Originally Posted by
Kelli Michelle
Ok, let's sort this. Of course my questions have to do with me. But, my questions are not meant to be primarily about me. Rather, I know these questions come up for a lot of people, so I am interested primarily in their thoughts and experiences. I was using my situation to sorta get the ball rolling, so to speak. BTW I was crossdressing long before I met my wife. You can view my other threads for the full story. The situation about not telling my wife doesn't really apply to me either.
As an aside, the choices (in a nutshell) that clayfish lays out look pretty correct to me,
1. Your wife and you can agree to set boundaries which enable you to dress frequently and fully enough to make you happy for awhile, and keep her happy the rest of the time. You stay together.

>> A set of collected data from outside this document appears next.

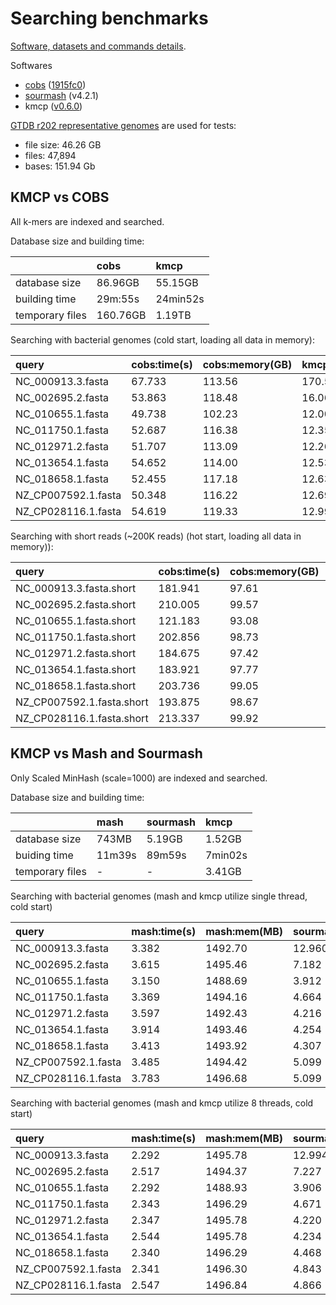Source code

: # Searching benchmarks

[Software, datasets and commands details](https://github.com/shenwei356/kmcp/tree/main/benchmarks/searching).

Softwares

- [cobs](https://github.com/bingmann/cobs) ([1915fc0](https://github.com/bingmann/cobs/commit/1915fc061bbe47946116b4a051ed7b4e3f3eca15))
- [sourmash](https://github.com/dib-lab/sourmash) (v4.2.1)
- kmcp ([v0.6.0](https://github.com/shenwei356/kmcp/releases/tag/v0.6.0))

[GTDB r202 representative genomes](https://data.ace.uq.edu.au/public/gtdb/data/releases/release202/202.0/genomic_files_reps/gtdb_genomes_reps_r202.tar.gz) are used for tests:

- file size: 46.26 GB
- files: 47,894
- bases: 151.94 Gb

## KMCP vs COBS

All k-mers are indexed and searched.

Database size and building time:

|               |cobs      |kmcp     |
|:--------------|:---------|:--------|
|database size  | 86.96GB  | 55.15GB |
|building time  | 29m:55s  | 24min52s|
|temporary files| 160.76GB | 1.19TB  |

Searching with bacterial genomes (cold start, loading all data in memory):

|query              |cobs:time(s)|cobs:memory(GB)|kmcp:time(s)|kmcp:memory(GB)|
|:------------------|:-----------|:--------------|:-----------|:--------------|
|NC_000913.3.fasta  |67.733      |113.56         |170.532     |54.74          |
|NC_002695.2.fasta  |53.863      |118.48         |16.069      |54.91          |
|NC_010655.1.fasta  |49.738      |102.23         |12.001      |54.40          |
|NC_011750.1.fasta  |52.687      |116.38         |12.355      |54.87          |
|NC_012971.2.fasta  |51.707      |113.09         |12.268      |54.83          |
|NC_013654.1.fasta  |54.652      |114.00         |12.536      |54.84          |
|NC_018658.1.fasta  |52.455      |117.18         |12.632      |54.87          |
|NZ_CP007592.1.fasta|50.348      |116.22         |12.691      |54.88          |
|NZ_CP028116.1.fasta|54.619      |119.33         |12.999      |54.90          |



Searching with short reads (~200K reads) (hot start, loading all data in memory)):

|query                    |cobs:time(s)|cobs:memory(GB)|kmcp:time(s)|kmcp:memory(GB)|
|:------------------------|:-----------|:--------------|:-----------|:--------------|
|NC_000913.3.fasta.short  |181.941     |97.61          |16.781      |55.79          |
|NC_002695.2.fasta.short  |210.005     |99.57          |16.960      |56.18          |
|NC_010655.1.fasta.short  |121.183     |93.08          |14.384      |55.19          |
|NC_011750.1.fasta.short  |202.856     |98.73          |16.355      |55.79          |
|NC_012971.2.fasta.short  |184.675     |97.42          |16.041      |55.65          |
|NC_013654.1.fasta.short  |183.921     |97.77          |16.694      |55.79          |
|NC_018658.1.fasta.short  |203.736     |99.05          |17.266      |55.79          |
|NZ_CP007592.1.fasta.short|193.875     |98.67          |17.195      |55.79          |
|NZ_CP028116.1.fasta.short|213.337     |99.92          |17.253      |56.18          |

## KMCP vs Mash and Sourmash

Only Scaled MinHash (scale=1000) are indexed and searched.

Database size and building time:

|               |mash   |sourmash  |kmcp    |
|:--------------|:------|:---------|:-------|
|database size  |743MB  | 5.19GB   | 1.52GB |
|buiding time   |11m39s | 89m59s   | 7min02s|
|temporary files|-      |-         | 3.41GB |


Searching with bacterial genomes (mash and kmcp utilize single thread, cold start)

|query              |mash:time(s)|mash:mem(MB)|sourmash:time(s)|sourmash:mem(MB)|kmcp:time(s)|kmcp:mem(MB)|
|:------------------|:-----------|:-----------|:---------------|:---------------|:-----------|:-----------|
|NC_000913.3.fasta  |3.382       |1492.70     |12.960          |241.41          |20.112      |680.85      |
|NC_002695.2.fasta  |3.615       |1495.46     |7.182           |228.50          |4.862       |746.45      |
|NC_010655.1.fasta  |3.150       |1488.69     |3.912           |232.46          |1.686       |454.02      |
|NC_011750.1.fasta  |3.369       |1494.16     |4.664           |228.50          |1.278       |655.17      |
|NC_012971.2.fasta  |3.597       |1492.43     |4.216           |230.56          |0.861       |615.64      |
|NC_013654.1.fasta  |3.914       |1493.46     |4.254           |234.48          |1.454       |642.32      |
|NC_018658.1.fasta  |3.413       |1493.92     |4.307           |228.51          |1.051       |639.74      |
|NZ_CP007592.1.fasta|3.485       |1494.42     |5.099           |234.48          |1.272       |584.30      |
|NZ_CP028116.1.fasta|3.783       |1496.68     |5.099           |228.51          |1.297       |614.72      |


Searching with bacterial genomes (mash and kmcp utilize 8 threads, cold start)

|query              |mash:time(s)|mash:mem(MB)|sourmash:time(s)|sourmash:mem(MB)|kmcp:time(s)|kmcp:mem(MB)|
|:------------------|:-----------|:-----------|:---------------|:---------------|:-----------|:-----------|
|NC_000913.3.fasta  |2.292       |1495.78     |12.994          |228.59          |4.868       |682.43      |
|NC_002695.2.fasta  |2.517       |1494.37     |7.227           |238.47          |2.219       |713.38      |
|NC_010655.1.fasta  |2.292       |1488.93     |3.906           |224.49          |0.852       |460.16      |
|NC_011750.1.fasta  |2.343       |1496.29     |4.671           |230.50          |0.563       |705.36      |
|NC_012971.2.fasta  |2.347       |1495.78     |4.220           |230.49          |0.646       |227.00      |
|NC_013654.1.fasta  |2.544       |1495.78     |4.234           |230.49          |0.644       |360.12      |
|NC_018658.1.fasta  |2.340       |1496.29     |4.468           |228.51          |0.620       |41.04       |
|NZ_CP007592.1.fasta|2.341       |1496.30     |4.843           |234.49          |0.632       |81.90       |
|NZ_CP028116.1.fasta|2.547       |1496.84     |4.866           |232.50          |0.647       |76.75       |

2. The two of you cannot agree. Then you and she might have to choose between
a) you go into the closet and dress only when she is not around. You and she are comfortable with this and decide that your marriage is worth it. You stay together. If this doesn't work, your marriage is doomed.
b) you decide never again to crossdress. You and she are comfortable with this and decide that your marriage is worth it. You stay together. Later, when the kids are grown and both of you are older, wiser and more mellow, you discuss the issue and you start CDing again.
c) You or she decides that you cannot reach a mutually-acceptable compromise over the issue, and you split."
To put it in perspective, let's use an example. Assume I am somewhere between CD and TS. This is who I am, no going away, and I may want more cding than I am getting now, or even perhaps to transition. Wife says "no...move out..." The questions are, again, "Are we actually choosing cding over wife and family if we leave, or is it that the wife or family or friends are making choices, as well, that require us to leave? Is leaving/divorcing really ALL our decision? Wouldn't we be willing to stay if the wife and family were ok with it? Or not? Do some of us need to split (even with family acceptance) from the wife/family?
The title of the thread says it all: Whose decision is it? My reason for asking these rhetorical (sort of) questions is that I have heard others say that these decisions are only our decisions, with little comment on the other factors and decisions by others that cause us to leave.
As usual thank you for your thoughts, insights, and input.